Market Power. Market power refers to the ability to influence price. It is based on procurement policies, reaction to competition, and market share. Currently, in no sector in the agriculture-food system does one company of group of companies hold total sway, although in canned soup, livestock or sugar, a few giant corporations dominate. It is difficult for too much concentration of market power, because few foods are essential. Most foods can be substituted (i.e., butter can be substituted for margarine), so consumers can substitute if the price of one food is too high. It is difficult for consumers to know how much competition there really is in the food industry. There are many food brand names on the shelves in grocery stores, but several brands may be owned by the same company. For example, R.J. Renolds and ConAgra each own several brand names, so although it may appear that there is competition among brands, this is often not the case.

Farmers' vulnerability due to their small share of market power has sometimes resulted in farmers pressuring governments to intervene in the market to ensure that they receive adequate prices. Co-operatives and marketing boards are mechanisms of increasing farmers power in the market.

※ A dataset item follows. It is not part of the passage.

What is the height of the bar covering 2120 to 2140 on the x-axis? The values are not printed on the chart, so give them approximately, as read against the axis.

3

Co-operatives are voluntary associations of producers who combine to increased their buying or selling power. They are often backed by legislation. Their main value is through increasing the economy of scale in handling of farm produce and purchase of capital equipment or farm supplies. Their marketing power is limited because it is difficult to control individual levels of production or release of goods to the market by individuals outside of the co-operative.

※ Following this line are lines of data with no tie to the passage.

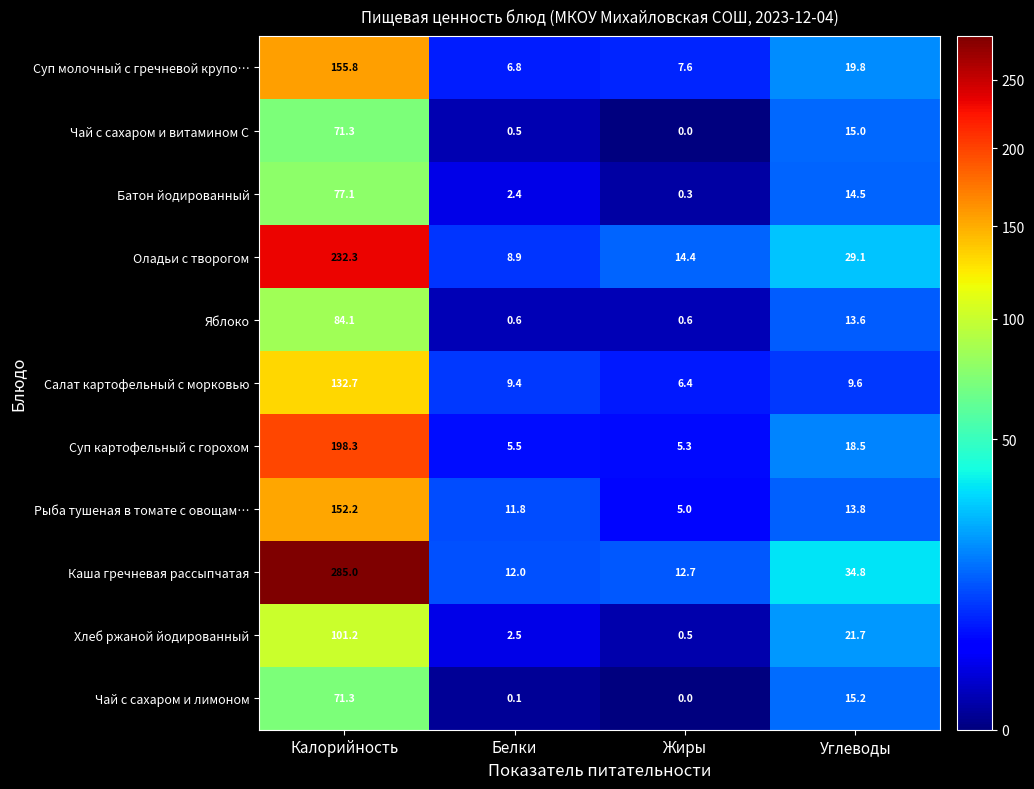

How many data points does each series have?

4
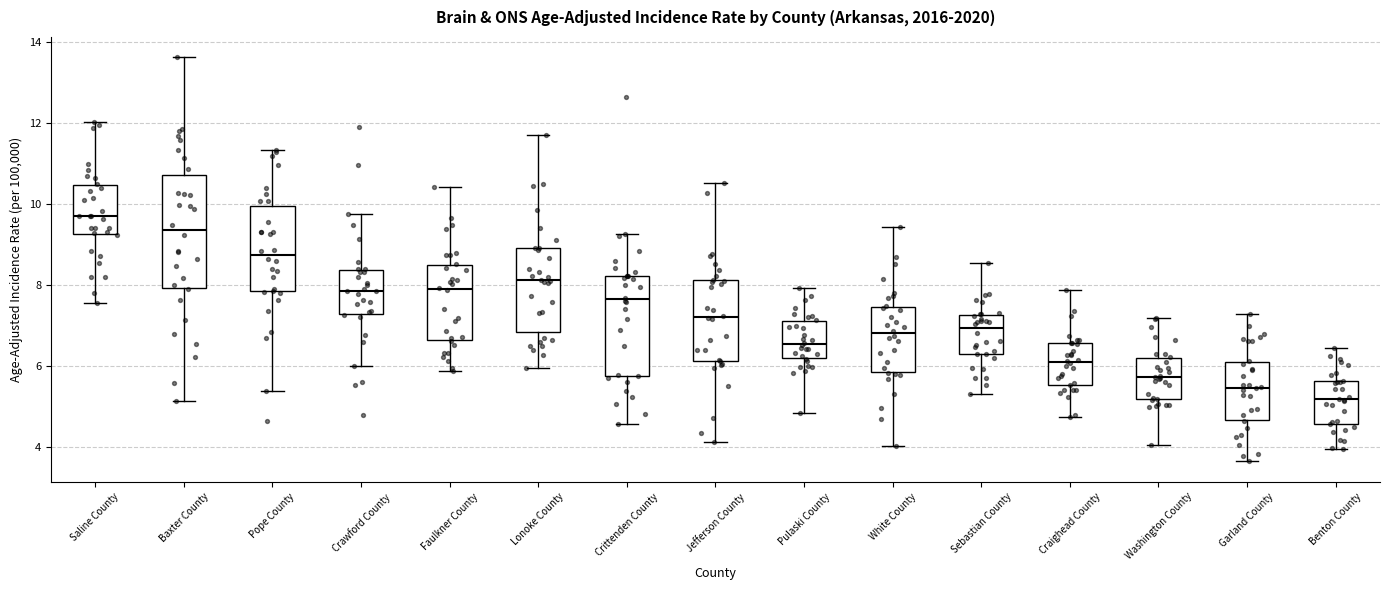

Which box has the highest median line?

Saline County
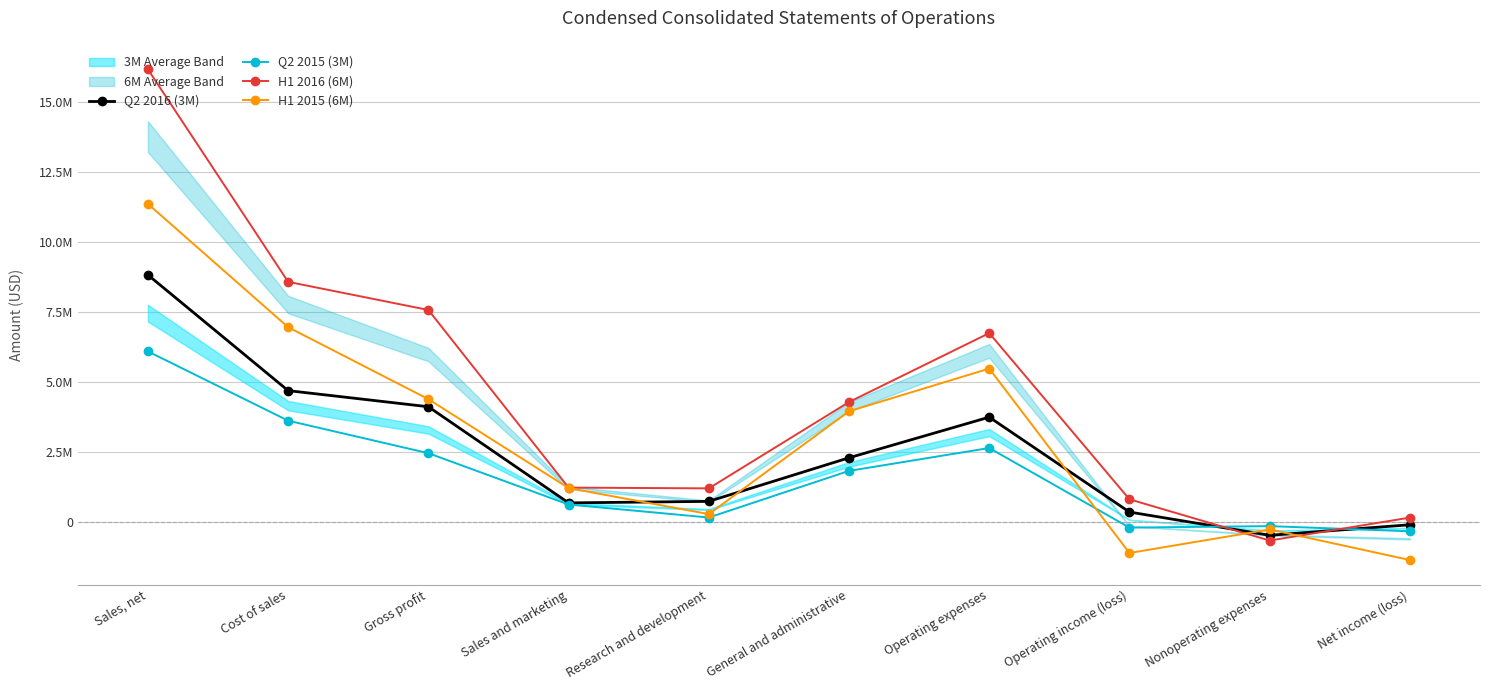

After their last crossing, which series has the higher values: Q2 2015 (3M) or Q2 2016 (3M)?

Q2 2016 (3M)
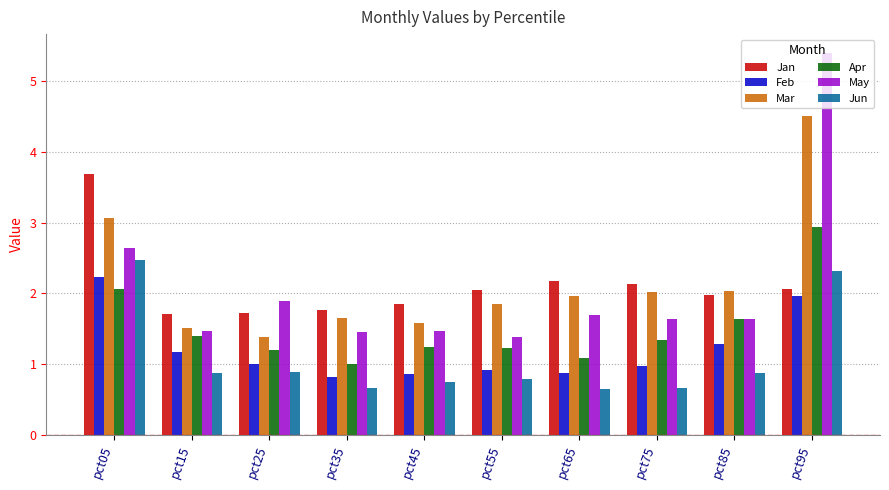

Is the value of Jun at pct65 greater than the value of Apr at pct65?

No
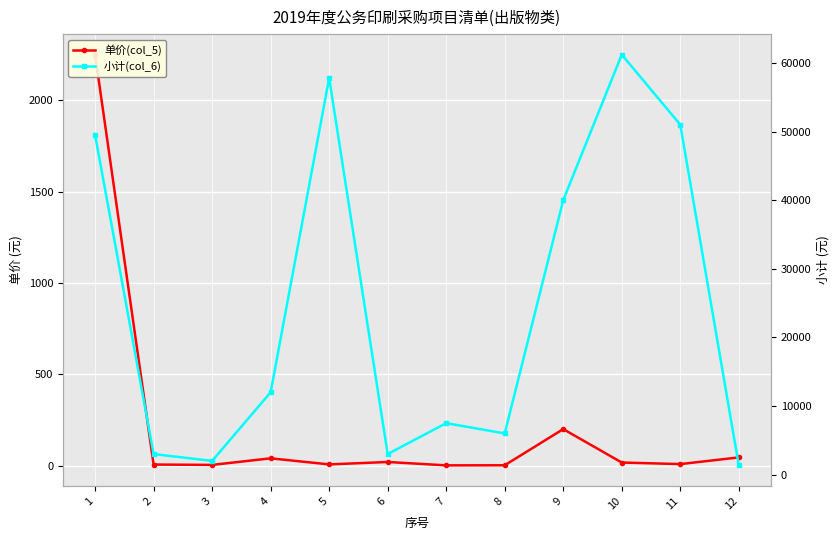

Rank the categories by 小计(col_6) value from lowest to highest.

12, 3, 2, 6, 8, 7, 4, 9, 1, 11, 5, 10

Marketing Boards for a given commodity are usually established by legislation that makes them compulsory in order to control output and prices of the commodity. They have the power to regulate supply and price, and are often criticized for that. They aim to ensure stable and equitable returns for farmers and good quality food at reasonable prices for consumers. In Canada, they are established for commodities such as poultry, eggs and dairy products.

Marketing boards are often based on the use of production quotas. At the outset, quotas are freely allocated to producers on basis of previous output. Over time, quotas are increased or decreased as necessary to maintain an appropriate level of supply. They eventually acquire cash value, and may be sold openly on the market, or are incorporated into the value of the farm. They tend to increase farmers' market power, but may result in fewer farms.